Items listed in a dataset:
○ ○ ○ ○ ○ ○ ○

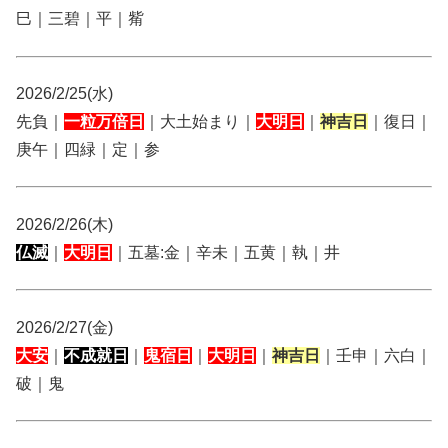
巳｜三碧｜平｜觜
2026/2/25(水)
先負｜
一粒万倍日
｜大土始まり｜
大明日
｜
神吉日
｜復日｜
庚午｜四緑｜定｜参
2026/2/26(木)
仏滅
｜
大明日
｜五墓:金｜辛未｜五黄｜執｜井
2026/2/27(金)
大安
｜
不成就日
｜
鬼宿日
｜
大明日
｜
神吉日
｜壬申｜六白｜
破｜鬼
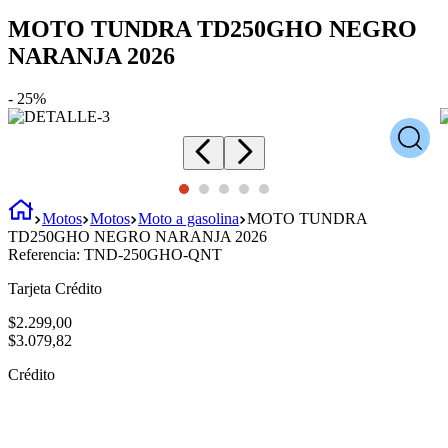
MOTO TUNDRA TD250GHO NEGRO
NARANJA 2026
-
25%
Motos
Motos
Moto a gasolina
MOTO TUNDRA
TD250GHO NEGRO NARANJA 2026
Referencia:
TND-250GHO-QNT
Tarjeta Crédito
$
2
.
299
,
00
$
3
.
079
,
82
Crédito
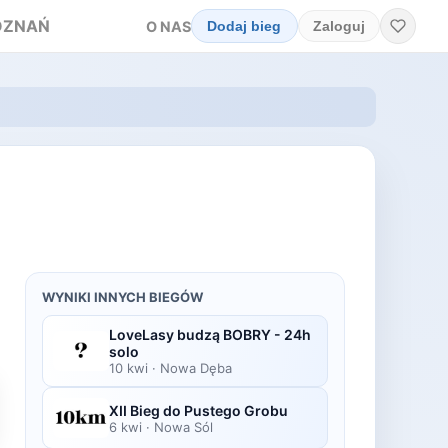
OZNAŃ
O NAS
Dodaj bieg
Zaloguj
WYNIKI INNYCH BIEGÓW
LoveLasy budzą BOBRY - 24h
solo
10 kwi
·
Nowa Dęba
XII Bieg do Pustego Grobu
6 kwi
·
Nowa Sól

○ ○ ○ ○ ○ ○ ○

> **Exercise prompt**
If a line in the entries above contains the word "TUNDRA", count it, and give only the final number.

> **Exercise solution**
2